While it is not always recognized as a serious problem, cluttering and compulsive hoarding can debilitate a person. The woman in this example had been unable to have guests over to her house for years before we began to work together. Moreover, after failing to keep her house clean with the help of six different therapists, her self worth had been seriously undermined and she felt quite powerless.
Peg was a retiree in her mid-sixties who had been working with different therapists over the past 7 years to stop her compulsive hoarding. Those therapist had mostly been trying to reward her when she would spend time cleaning or challenge her “irrational thinking” — all to no avail. When she first requested a phone session with me, she was socially isolated and told me how much she wanted to be able to clean her house enough to have guests over from her church group. As I listened, I wondered what could make sense out of her cluttering and decided to see if an exercise called a symptom deprivation would help.
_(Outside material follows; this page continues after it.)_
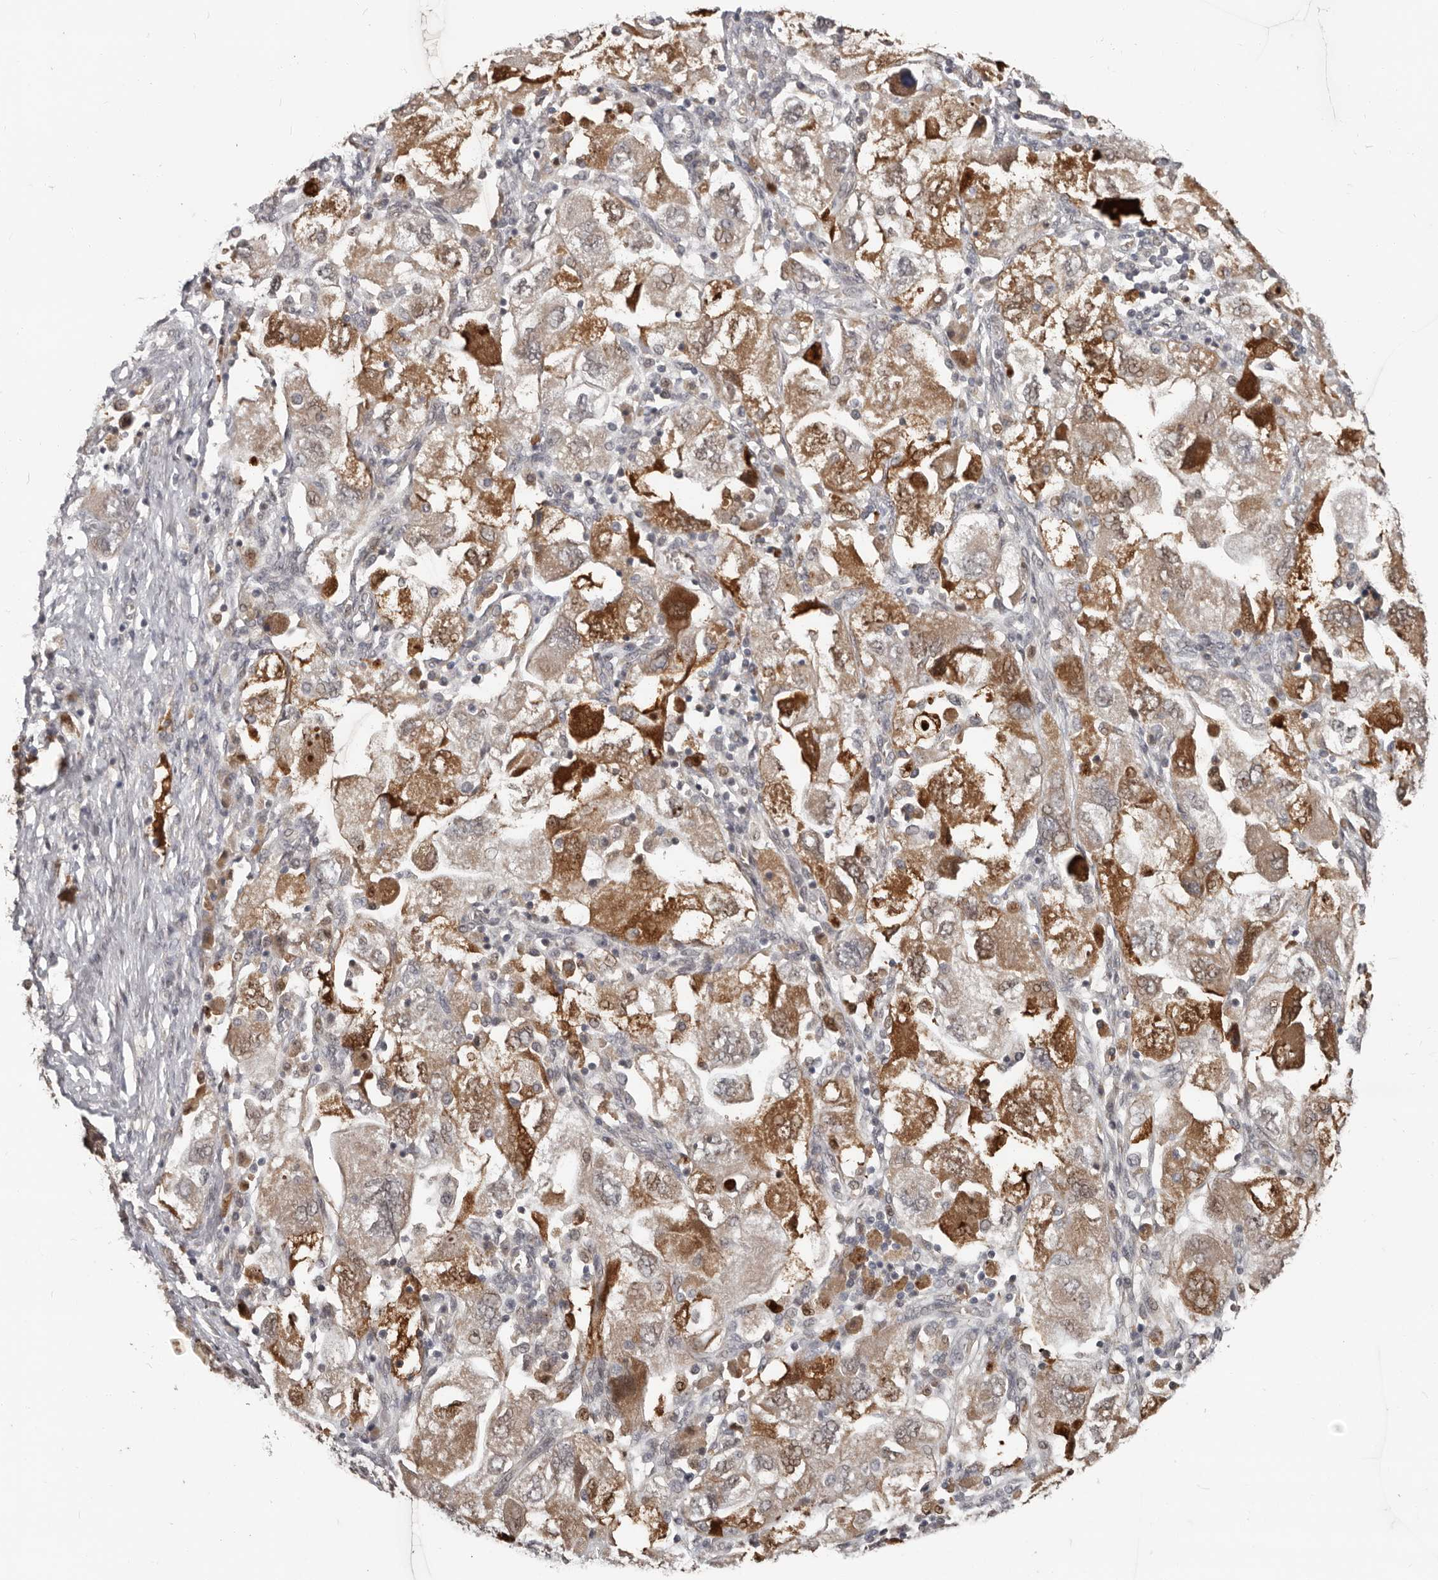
{"staining": {"intensity": "moderate", "quantity": "25%-75%", "location": "cytoplasmic/membranous,nuclear"}, "tissue": "ovarian cancer", "cell_type": "Tumor cells", "image_type": "cancer", "snomed": [{"axis": "morphology", "description": "Carcinoma, NOS"}, {"axis": "morphology", "description": "Cystadenocarcinoma, serous, NOS"}, {"axis": "topography", "description": "Ovary"}], "caption": "Immunohistochemical staining of ovarian cancer (carcinoma) displays medium levels of moderate cytoplasmic/membranous and nuclear protein positivity in approximately 25%-75% of tumor cells.", "gene": "APOL6", "patient": {"sex": "female", "age": 69}}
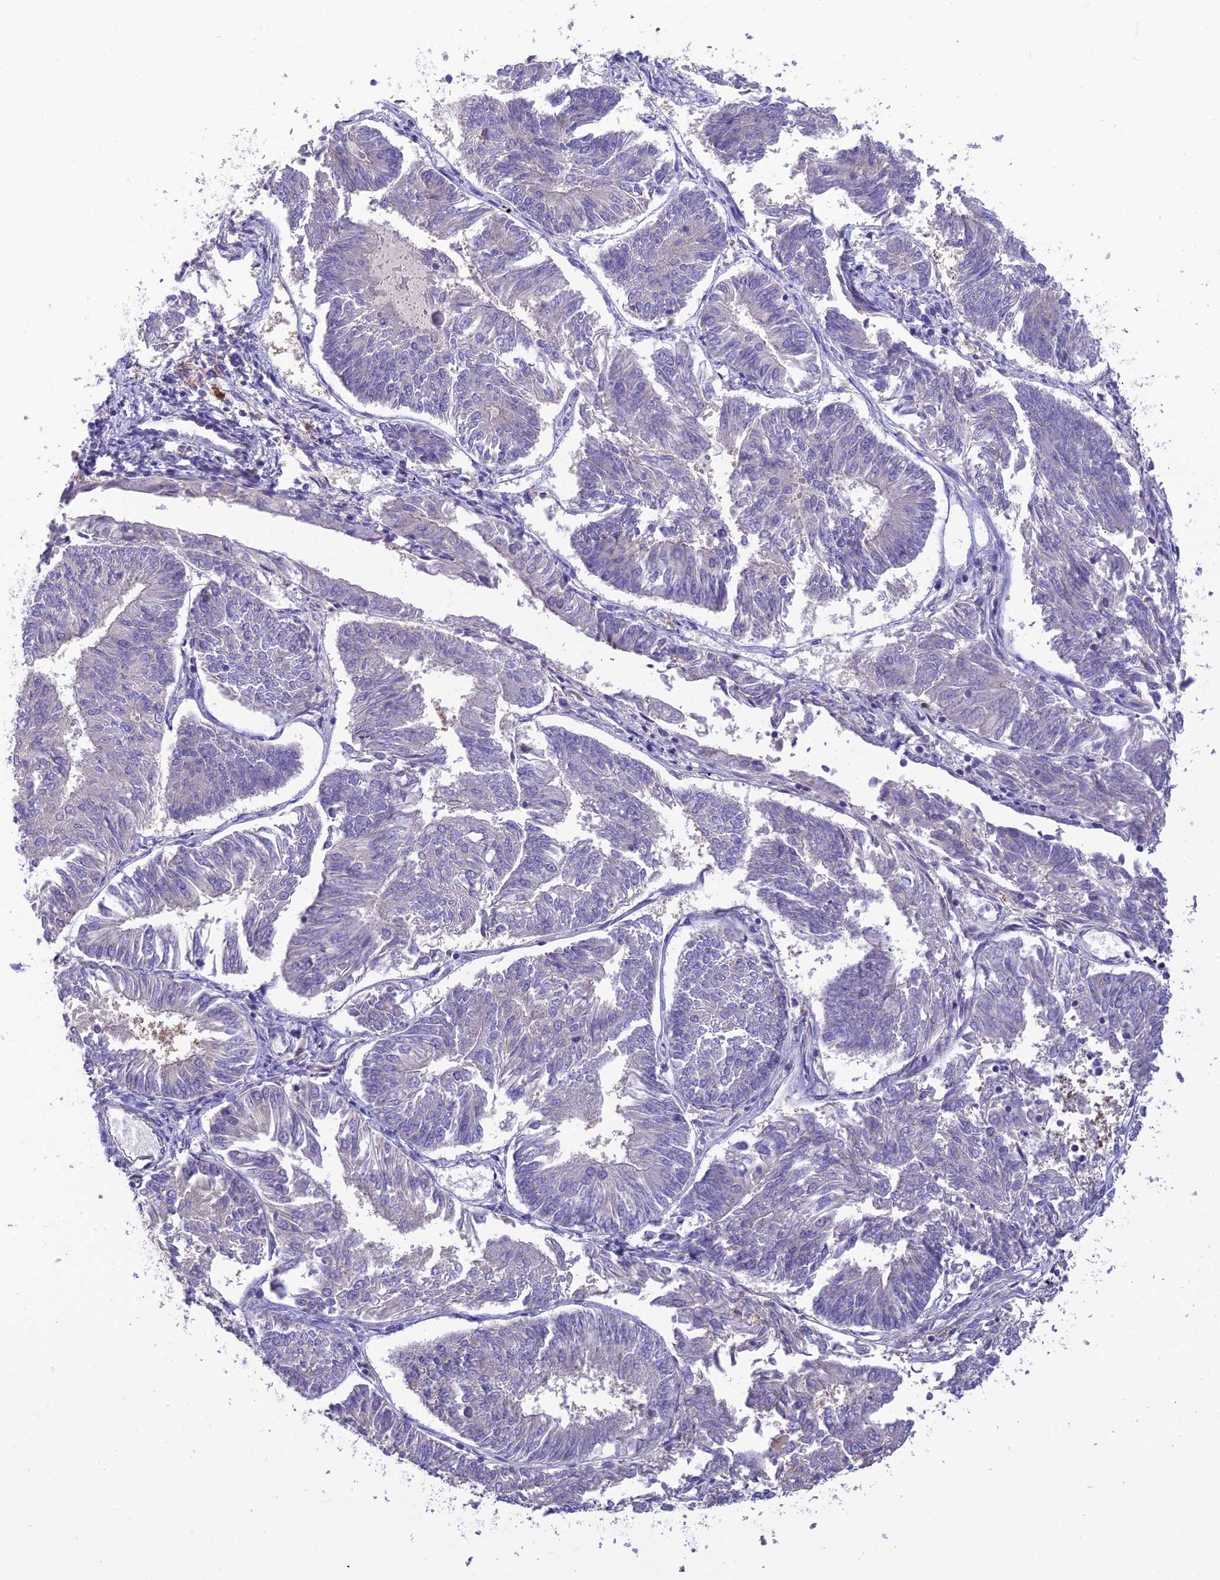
{"staining": {"intensity": "negative", "quantity": "none", "location": "none"}, "tissue": "endometrial cancer", "cell_type": "Tumor cells", "image_type": "cancer", "snomed": [{"axis": "morphology", "description": "Adenocarcinoma, NOS"}, {"axis": "topography", "description": "Endometrium"}], "caption": "Immunohistochemistry micrograph of neoplastic tissue: endometrial cancer stained with DAB shows no significant protein staining in tumor cells. (DAB immunohistochemistry (IHC) visualized using brightfield microscopy, high magnification).", "gene": "SFT2D2", "patient": {"sex": "female", "age": 58}}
I began by asking her to describe what her house would look like once it was as clean as she wanted it to be. She told me that she would just want there to be an sink empty of dishes, the surfaces to be clear of mail and papers, and all of the boxes of stuff to have been sorted and either given away or sold. I asked to imagine for a moment that she lived in that clean house. I paused for a few seconds to allow the scene to feel real, and then I asked her “What is something you would have to do in order to keep the house clean?” She said she would have to attend to the mail when it arrived instead of letting it pile up until it covered most of her tables. I said, “Good. Now while you are in that very clean house, I’d like you to imagine walking over to the mailbox and getting the mail. You then immediately sort it and deal with any bills or anything that needs to be done and put it where it belongs.” I paused as she did the visualization. “Is there anything that feels unwelcome about this reality?”
She responded, “It feels cold and sterile. And I feel lonely.” At this point, I felt like I was beginning to make sense of the cluttering, but I needed to try one more exercise to be sure.
This time I asked her to imagine being in her house as it is with all the clutter, and to try saying, “This clutter helps me…” and finish the sentence without pre-thinking an ending. She quickly responded, “But I hate the clutter. I can’t stand it.”
At this point I wanted to acknowledge and validate her hatred of the clutter, but I also wanted to validate the part of her that just told me how cold, sterile and lonely she would feel without the clutter. I asked her if it would feel OK to say, “Even though I hate the clutter, part of me needs it because…” and finish that sentence. She was able to do this one and came up with “Part of me needs it because it makes me feel creative and cozy and free. I feel kind of free like a baby who made a mess.” After a few more rounds with this setence-stem, she said “Part of me needs it because it is like a warm nest or like a womb.”
Now I felt that things were getting clear. I asked her if it felt true to her that this part had actually wanted to hold on to the clutter because it felt free and creative and like a nest or womb, and that without it she would feel cold and sterile and lonely. She paused for a long time and seemed to be really searching around inside. Then she said “I think so. But it’s hard to believe after all these years of fighting with it.”
I empathized with her and we paused for a minute or so. Then I said, “Well maybe we can see how it feels for you to say ‘There is a strong part of me that won’t let go of the clutter because it makes me feel free and creative and it’s like a nest or womb. Without it that part would feel cold and sterile and lonely.’” She repeated the sentence and told me that it felt powerfully true. I wrote that sentence on a email for her to read twice a day until our next phone session.
We had two more sessions, and each time she returned feeling less and less conflicted about cleaning up and getting rid of things. During these sessions, we focused on how letting go of the clutter and hoarding will really lead to losing something important. She decided that she will take a pottery class to keep her sense of freedom and messy creativity. By our third phone session her place was manageable for the first time in years and she had hosted a dinner party earlier that week.